Stored data
*** Block opens ***

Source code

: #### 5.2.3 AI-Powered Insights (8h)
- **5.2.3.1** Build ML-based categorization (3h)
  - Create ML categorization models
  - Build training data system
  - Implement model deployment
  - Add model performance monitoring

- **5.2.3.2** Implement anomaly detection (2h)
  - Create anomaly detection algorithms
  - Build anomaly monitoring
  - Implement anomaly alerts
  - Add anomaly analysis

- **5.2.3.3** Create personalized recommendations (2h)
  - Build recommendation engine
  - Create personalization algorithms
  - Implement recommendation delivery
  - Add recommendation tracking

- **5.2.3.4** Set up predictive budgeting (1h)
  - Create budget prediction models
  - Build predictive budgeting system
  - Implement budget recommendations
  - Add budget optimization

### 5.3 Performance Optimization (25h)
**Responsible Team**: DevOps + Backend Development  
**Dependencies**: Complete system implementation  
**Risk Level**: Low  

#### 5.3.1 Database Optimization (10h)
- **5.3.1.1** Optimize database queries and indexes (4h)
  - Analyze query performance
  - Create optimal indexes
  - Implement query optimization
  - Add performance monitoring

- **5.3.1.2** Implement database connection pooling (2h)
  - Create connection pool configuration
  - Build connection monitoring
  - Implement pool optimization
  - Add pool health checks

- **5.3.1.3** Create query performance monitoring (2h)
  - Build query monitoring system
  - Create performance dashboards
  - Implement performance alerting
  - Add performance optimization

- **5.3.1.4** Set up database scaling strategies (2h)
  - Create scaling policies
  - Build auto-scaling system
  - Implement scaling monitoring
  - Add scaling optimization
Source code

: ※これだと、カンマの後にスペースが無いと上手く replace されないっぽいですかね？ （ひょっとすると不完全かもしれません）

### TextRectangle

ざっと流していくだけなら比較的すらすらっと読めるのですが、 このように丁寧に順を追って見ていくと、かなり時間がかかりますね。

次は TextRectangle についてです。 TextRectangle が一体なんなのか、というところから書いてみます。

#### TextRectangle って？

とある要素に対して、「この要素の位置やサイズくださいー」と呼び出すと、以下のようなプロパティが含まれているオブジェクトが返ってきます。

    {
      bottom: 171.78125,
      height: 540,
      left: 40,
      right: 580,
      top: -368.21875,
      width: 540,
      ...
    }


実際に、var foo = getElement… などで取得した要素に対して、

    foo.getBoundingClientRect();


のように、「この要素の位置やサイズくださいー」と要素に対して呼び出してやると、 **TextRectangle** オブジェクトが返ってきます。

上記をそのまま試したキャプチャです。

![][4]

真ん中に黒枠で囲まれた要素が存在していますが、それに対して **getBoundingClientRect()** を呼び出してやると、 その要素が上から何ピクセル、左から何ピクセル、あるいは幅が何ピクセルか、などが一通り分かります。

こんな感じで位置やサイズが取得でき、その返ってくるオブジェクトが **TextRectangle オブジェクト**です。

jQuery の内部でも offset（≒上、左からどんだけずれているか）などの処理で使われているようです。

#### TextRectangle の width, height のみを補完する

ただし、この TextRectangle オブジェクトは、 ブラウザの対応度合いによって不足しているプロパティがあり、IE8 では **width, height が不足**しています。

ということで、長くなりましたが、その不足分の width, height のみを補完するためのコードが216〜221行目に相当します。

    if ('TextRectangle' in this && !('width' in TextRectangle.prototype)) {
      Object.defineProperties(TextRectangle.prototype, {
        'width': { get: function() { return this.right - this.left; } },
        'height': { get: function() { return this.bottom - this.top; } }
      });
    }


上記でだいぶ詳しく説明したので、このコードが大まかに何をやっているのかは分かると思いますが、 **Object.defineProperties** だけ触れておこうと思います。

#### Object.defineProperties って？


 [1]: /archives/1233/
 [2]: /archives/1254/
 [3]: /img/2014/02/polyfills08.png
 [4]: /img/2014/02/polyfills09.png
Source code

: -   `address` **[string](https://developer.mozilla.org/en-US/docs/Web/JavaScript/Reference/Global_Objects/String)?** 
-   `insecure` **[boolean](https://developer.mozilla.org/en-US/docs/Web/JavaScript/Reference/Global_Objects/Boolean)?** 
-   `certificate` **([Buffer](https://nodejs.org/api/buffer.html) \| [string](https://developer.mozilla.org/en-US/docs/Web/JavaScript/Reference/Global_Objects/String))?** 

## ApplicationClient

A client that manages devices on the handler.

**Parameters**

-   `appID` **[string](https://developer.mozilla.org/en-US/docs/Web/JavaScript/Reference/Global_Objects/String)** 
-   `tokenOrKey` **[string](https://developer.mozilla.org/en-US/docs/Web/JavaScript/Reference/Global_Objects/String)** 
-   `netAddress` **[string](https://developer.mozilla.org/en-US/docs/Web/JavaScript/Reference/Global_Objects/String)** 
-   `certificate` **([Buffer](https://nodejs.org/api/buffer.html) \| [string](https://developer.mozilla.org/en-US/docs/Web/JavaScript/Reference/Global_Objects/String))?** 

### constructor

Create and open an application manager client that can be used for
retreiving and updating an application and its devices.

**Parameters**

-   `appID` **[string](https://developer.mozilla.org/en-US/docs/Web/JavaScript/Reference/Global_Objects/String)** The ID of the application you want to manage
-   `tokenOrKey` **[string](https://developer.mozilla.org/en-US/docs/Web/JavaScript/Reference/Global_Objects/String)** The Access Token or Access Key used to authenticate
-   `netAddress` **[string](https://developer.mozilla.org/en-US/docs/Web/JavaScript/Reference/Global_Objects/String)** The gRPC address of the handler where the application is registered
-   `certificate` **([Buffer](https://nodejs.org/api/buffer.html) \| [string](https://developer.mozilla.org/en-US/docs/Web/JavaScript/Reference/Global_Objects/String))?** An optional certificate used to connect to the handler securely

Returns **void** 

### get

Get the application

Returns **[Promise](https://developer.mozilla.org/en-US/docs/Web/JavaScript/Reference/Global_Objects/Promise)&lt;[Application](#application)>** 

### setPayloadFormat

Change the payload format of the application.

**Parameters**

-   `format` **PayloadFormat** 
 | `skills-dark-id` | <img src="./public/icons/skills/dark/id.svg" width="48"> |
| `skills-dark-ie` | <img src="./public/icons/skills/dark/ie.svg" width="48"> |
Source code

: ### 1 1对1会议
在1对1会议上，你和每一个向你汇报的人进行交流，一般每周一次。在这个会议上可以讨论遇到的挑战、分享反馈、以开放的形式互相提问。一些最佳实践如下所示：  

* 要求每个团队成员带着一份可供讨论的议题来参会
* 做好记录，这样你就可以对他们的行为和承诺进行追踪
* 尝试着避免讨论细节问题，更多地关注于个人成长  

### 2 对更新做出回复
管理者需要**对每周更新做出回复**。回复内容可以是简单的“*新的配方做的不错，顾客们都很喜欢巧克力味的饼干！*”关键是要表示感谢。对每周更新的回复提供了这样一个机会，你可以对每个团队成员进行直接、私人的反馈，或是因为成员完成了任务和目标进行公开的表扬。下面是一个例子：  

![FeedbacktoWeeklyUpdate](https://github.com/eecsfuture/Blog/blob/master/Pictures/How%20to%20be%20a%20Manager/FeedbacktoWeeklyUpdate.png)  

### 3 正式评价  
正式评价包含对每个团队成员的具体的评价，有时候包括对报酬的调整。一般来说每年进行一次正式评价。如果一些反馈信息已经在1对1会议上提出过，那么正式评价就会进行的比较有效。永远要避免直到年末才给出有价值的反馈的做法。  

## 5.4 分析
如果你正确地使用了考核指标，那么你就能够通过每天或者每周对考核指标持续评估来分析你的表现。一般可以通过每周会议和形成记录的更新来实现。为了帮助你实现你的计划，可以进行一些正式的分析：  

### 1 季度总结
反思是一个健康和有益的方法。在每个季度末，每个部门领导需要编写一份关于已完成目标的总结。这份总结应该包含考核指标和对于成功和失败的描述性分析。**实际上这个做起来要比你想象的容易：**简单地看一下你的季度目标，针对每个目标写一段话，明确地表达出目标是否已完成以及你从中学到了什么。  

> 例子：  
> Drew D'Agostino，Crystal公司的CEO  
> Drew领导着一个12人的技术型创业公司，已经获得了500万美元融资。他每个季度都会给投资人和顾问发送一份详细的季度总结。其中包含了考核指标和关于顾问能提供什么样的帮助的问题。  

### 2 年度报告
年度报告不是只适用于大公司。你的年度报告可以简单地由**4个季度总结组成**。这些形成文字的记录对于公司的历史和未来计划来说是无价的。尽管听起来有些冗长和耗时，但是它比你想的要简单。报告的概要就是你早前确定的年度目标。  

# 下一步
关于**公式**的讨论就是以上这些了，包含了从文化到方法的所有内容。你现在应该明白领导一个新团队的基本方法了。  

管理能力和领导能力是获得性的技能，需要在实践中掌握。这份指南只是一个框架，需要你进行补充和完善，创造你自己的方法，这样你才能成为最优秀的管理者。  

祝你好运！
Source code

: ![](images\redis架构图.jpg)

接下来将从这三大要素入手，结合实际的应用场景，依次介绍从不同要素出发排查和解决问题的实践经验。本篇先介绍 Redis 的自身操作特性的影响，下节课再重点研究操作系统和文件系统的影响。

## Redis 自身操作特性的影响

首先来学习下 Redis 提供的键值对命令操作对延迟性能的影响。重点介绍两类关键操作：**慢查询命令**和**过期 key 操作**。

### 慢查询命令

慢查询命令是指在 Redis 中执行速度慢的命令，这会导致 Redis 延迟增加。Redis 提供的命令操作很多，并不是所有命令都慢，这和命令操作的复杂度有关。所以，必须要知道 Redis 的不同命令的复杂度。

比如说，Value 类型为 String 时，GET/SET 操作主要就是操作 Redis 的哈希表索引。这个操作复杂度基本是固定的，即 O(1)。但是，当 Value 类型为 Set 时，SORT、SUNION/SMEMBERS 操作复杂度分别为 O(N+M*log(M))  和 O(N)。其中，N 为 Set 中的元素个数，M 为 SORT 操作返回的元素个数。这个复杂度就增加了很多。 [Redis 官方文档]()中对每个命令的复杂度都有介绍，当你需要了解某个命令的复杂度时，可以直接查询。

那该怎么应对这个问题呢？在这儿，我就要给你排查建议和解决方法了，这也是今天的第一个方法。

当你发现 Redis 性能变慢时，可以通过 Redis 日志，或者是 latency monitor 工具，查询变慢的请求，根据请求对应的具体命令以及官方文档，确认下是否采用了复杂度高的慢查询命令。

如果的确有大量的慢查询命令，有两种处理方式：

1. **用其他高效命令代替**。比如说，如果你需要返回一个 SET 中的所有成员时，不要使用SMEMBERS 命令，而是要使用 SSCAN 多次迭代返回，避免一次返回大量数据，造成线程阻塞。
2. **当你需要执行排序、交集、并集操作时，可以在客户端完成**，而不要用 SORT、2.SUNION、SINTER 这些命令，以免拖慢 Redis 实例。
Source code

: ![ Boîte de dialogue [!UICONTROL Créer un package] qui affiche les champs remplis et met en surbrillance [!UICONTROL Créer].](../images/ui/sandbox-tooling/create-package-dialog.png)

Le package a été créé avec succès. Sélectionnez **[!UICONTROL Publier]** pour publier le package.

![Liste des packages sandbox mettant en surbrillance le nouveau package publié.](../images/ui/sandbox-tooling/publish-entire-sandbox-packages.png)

*** Block closes ***

• WHAT TO PRODUCE: Show every line of the stored data above that contains the string "bottom".

• SOLUTION BELOW:
      bottom: 171.78125,
        'height': { get: function() { return this.bottom - this.top; } }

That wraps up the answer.